That it has survived so far is thanks to a series of financial confidence tricks, of which the latest example is Juncker’s implausible scheme to convert €21 billion of equity into a €315 billion slush fund to relaunch the European economy. This amounts to no more than wishful ravings, though it would be financially disastrous if by some malign chance it were put into effect.
Things cannot go on like this, and this month we have witnessed a series of telling signs that the eurozone has turned back into a danger zone. On Monday, we learnt that France and Italy will soon breach their fiscal limits. There are signs of disharmony at the European Central Bank – yet more proof that no central bank can exert real authority without a state behind it.
The ECB is racking up worthless sovereign debt and bank loans in its doomed battle to save the eurozone: in due course there will be an almighty row about who will pay up for the black hole.
Hopes that economic growth will float the eurozone off the rocks have been extinguished by forecasts of stagnation from the cruelly realistic ECB.
Meanwhile the eurozone has been plunged into deflation, meaning that in real terms the value of debt will rise, a chilling repeat of the European experience of the Thirties.

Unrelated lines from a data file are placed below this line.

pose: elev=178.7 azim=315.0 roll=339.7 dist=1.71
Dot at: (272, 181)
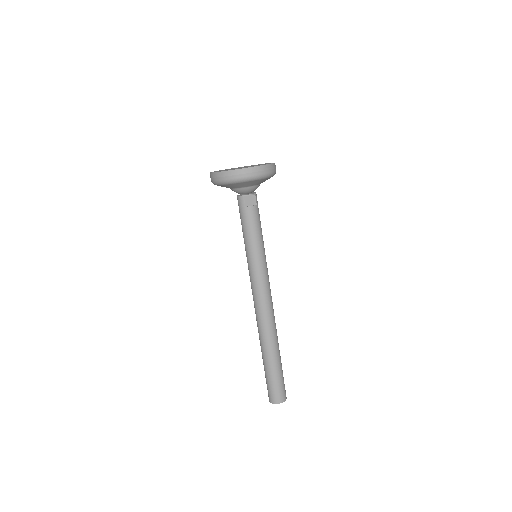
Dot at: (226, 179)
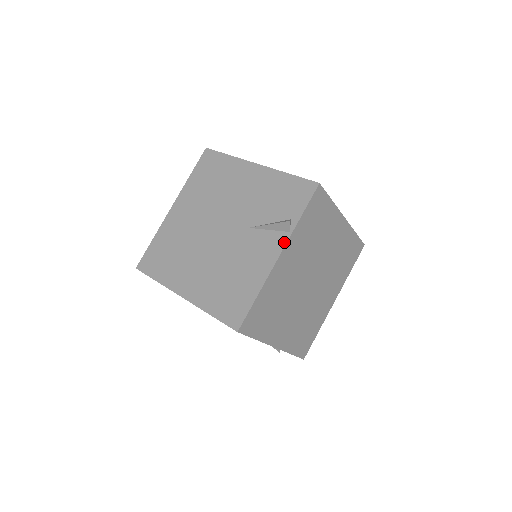
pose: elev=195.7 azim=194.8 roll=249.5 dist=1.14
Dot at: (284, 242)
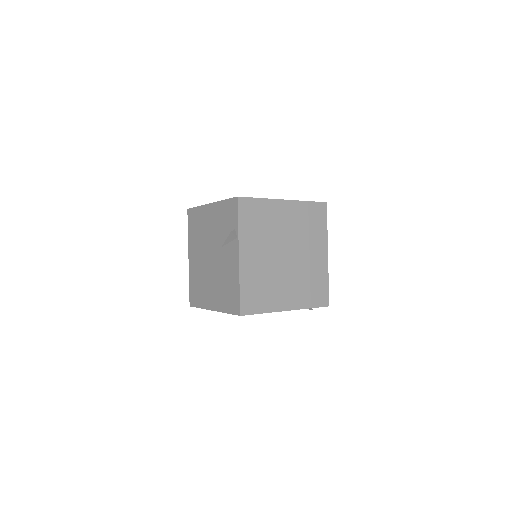
Dot at: (237, 246)
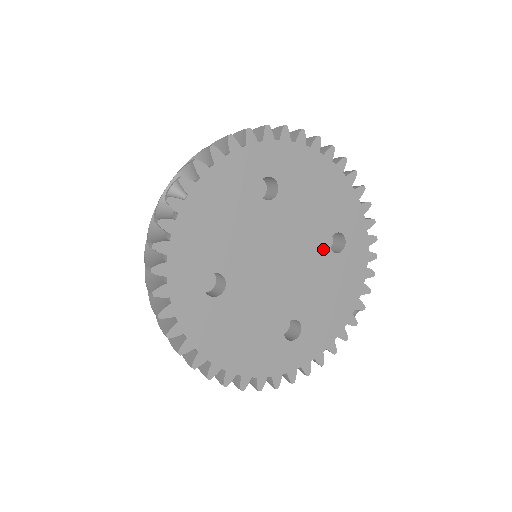
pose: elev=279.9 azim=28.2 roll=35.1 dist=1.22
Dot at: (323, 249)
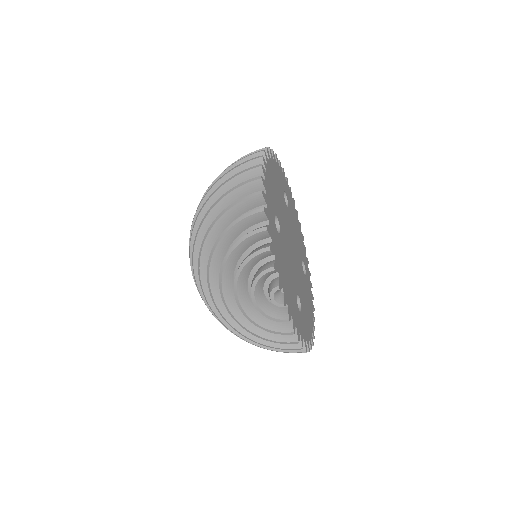
Dot at: (288, 213)
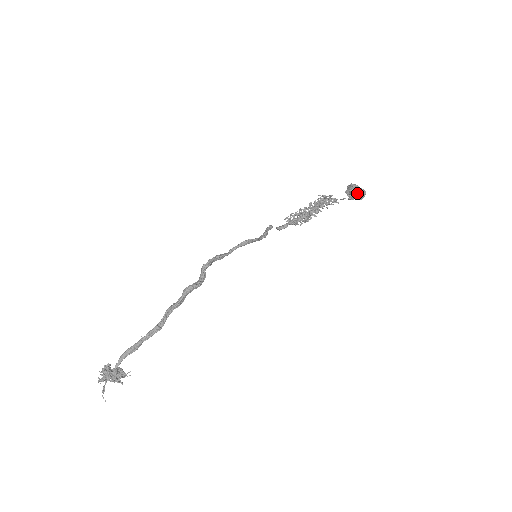
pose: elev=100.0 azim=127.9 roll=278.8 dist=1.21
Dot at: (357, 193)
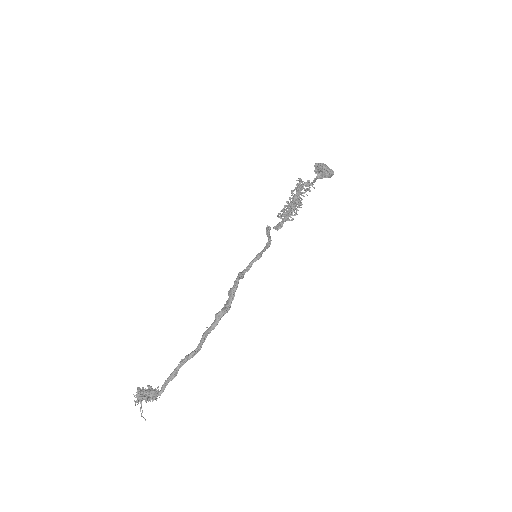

Most deadly of all is the resurrection of the Greek debt horror. The country is ungovernable and on Tuesday the president was (quite rightly) sacked, opening up the possibility of a spring general election, and thus causing the biggest collapse on the Athens stock market in 27 years.
We are very close now to Karl Marx’s moment of alignment. The political structure must be made to fit the economic reality, or vice versa. Bear in mind that the single currency will only work with a single economic policy, a single treasury, a single system of taxation and spending, a single national parliament and single political identity.
Europe’s incapable leadership have been trying to avoid this inevitable outcome. But the looming financial catastrophe will force them to confront it. It will be very frightening indeed for tens of millions of families, all the more so because Europe’s self-imposed economic disaster has destroyed the authority of mainstream parties, politicians and democratic institutions.
I guess that two things will emerge, along with a new social order, out of the chaos. Many countries – Greece and Italy among them – will abandon the lunacy of the euro.
Consolidation will take place at the centre. France, Belgium and a few others will realise Jean Monnet’s dream and come together to form a new state, which will have Germany at its centre.
I admit that it is parochial and self-regarding to consider the consequences for Britain, but they are promising. So far, David Cameron’s campaign for a treaty negotiation to accommodate British sensibilities has seemed selfish and hopeless. But the outlook would change with a new European architecture based around a greater Germany. Expect a two-tier Europe (of the kind advocated by Jacques Delors in 2005) with a second group of countries enjoying looser trading, foreign policy, defence and other arrangements with the centre.
This kind of European Union would be consistent with promises made to the British people in the 1975 referendum. It would be acceptable to all barring a handful of Ukip supporters and hardened Lib Dem voters.
It is exactly the Europe of nation states advocated by Margaret Thatcher – that far-sighted and dangerously acute student of Karl Marx – in her famous Bruges Group speech in 1988. She understood the connection between politics and economics, which is why she tried to prevent monetary union.

I have noted before that Cameron is a very lucky Prime Minister. The looming eurozone crisis will have terrible consequences for countless ordinary people, but will help to get the PM out of a tight spot, and better still, may help realise Margaret Thatcher’s eternal vision of a Europe of nations.